O mandatário de centro-direita, que ao assumir a presidência em novembro deu ao fim a quase 20 anos ininterruptos de governos do partido Movimento ao Socialismo (MAS), disse que a Bolívia enfrenta “a pior crise econômica, financeira, social e ambiental da história”.
“Se eu disser que está tudo bem, todos os bolivianos sabem que é mentira”, disse o presidente em pronunciamento, segundo informações do jornal El Deber.
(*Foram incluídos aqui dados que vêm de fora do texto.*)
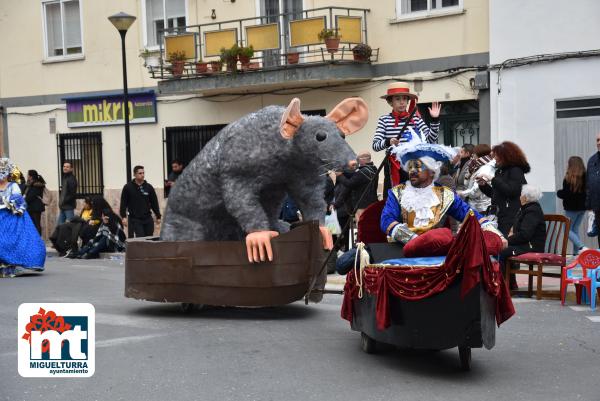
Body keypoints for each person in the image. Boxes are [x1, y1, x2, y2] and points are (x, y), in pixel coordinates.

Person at [381, 144, 505, 254]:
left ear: (431, 171)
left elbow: (469, 214)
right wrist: (415, 241)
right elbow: (386, 221)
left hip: (434, 251)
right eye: (410, 167)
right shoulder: (397, 192)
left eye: (417, 166)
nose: (412, 171)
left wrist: (496, 234)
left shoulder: (444, 194)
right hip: (402, 250)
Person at [372, 82, 442, 195]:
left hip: (414, 164)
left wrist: (434, 120)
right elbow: (375, 145)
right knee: (395, 197)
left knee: (416, 195)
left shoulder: (416, 119)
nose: (402, 102)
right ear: (390, 102)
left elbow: (430, 140)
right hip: (394, 166)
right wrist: (388, 141)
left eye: (404, 99)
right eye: (398, 99)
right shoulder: (384, 120)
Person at [0, 158, 46, 277]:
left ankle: (9, 266)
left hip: (11, 218)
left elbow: (19, 201)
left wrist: (10, 202)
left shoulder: (12, 186)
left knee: (9, 241)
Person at [476, 141, 530, 237]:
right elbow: (495, 194)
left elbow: (512, 191)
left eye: (497, 155)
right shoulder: (500, 171)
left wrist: (492, 179)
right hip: (499, 215)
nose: (494, 158)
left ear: (506, 156)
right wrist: (483, 185)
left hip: (510, 216)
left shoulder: (516, 171)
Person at [499, 185, 547, 290]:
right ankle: (511, 285)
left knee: (502, 251)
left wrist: (506, 240)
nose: (519, 197)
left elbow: (525, 234)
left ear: (525, 197)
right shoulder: (526, 209)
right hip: (525, 244)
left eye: (521, 194)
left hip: (531, 246)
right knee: (502, 249)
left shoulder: (532, 211)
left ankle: (503, 286)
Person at [334, 151, 378, 223]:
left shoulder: (362, 172)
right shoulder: (373, 169)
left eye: (358, 159)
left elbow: (350, 184)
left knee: (362, 226)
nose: (357, 161)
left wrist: (340, 176)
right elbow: (355, 175)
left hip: (362, 205)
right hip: (371, 203)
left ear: (363, 159)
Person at [558, 156, 588, 254]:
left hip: (571, 209)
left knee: (567, 230)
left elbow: (566, 194)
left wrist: (559, 193)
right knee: (574, 229)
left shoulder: (568, 178)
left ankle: (581, 247)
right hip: (582, 208)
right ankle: (576, 254)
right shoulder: (586, 177)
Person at [120, 165, 161, 238]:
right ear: (135, 174)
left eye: (143, 173)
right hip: (135, 219)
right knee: (141, 239)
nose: (142, 175)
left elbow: (154, 202)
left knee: (149, 239)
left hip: (148, 218)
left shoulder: (149, 187)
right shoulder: (128, 187)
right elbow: (123, 203)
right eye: (140, 173)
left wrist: (158, 216)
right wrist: (123, 216)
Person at [457, 144, 495, 214]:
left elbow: (476, 191)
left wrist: (461, 193)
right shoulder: (476, 165)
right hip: (474, 205)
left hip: (482, 207)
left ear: (479, 155)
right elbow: (468, 183)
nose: (472, 156)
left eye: (474, 154)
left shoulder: (486, 168)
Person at [586, 132, 600, 248]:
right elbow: (589, 184)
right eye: (597, 140)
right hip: (597, 207)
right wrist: (589, 206)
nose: (599, 143)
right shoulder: (592, 160)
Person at [24, 169, 46, 235]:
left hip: (35, 207)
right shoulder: (30, 184)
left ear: (31, 176)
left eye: (28, 175)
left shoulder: (36, 185)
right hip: (32, 207)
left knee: (36, 224)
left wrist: (24, 200)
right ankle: (35, 239)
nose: (27, 176)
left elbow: (31, 196)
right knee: (33, 224)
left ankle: (38, 240)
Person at [57, 160, 78, 225]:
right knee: (60, 225)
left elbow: (73, 194)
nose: (65, 168)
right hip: (63, 206)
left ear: (71, 169)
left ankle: (74, 235)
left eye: (67, 167)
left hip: (68, 206)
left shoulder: (71, 179)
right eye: (64, 166)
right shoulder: (65, 177)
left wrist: (64, 201)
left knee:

“A Bolívia está doente. Foi devastada como em uma guerra. Fomos abandonados, fomos saqueados como país”, disse Paz.
Além do fim dos subsídios, o presidente boliviano anunciou reajustes e ampliação de benefícios sociais e elevação do salário mínimo em 20%. Outra medida do pacote é a proibição de que o Banco Central da Bolívia volte a financiar empresas públicas.
Os Estados Unidos elogiaram o pacote econômico anunciado por Paz. “Os Estados Unidos saúdam o anúncio feito hoje pelo presidente Rodrigo Paz de um importante pacote de reformas econômicas com o objetivo de restaurar a estabilidade, a prosperidade e o investimento na Bolívia após décadas de políticas fracassadas”, disse o secretário de Estado, Marco Rubio, em comunicado.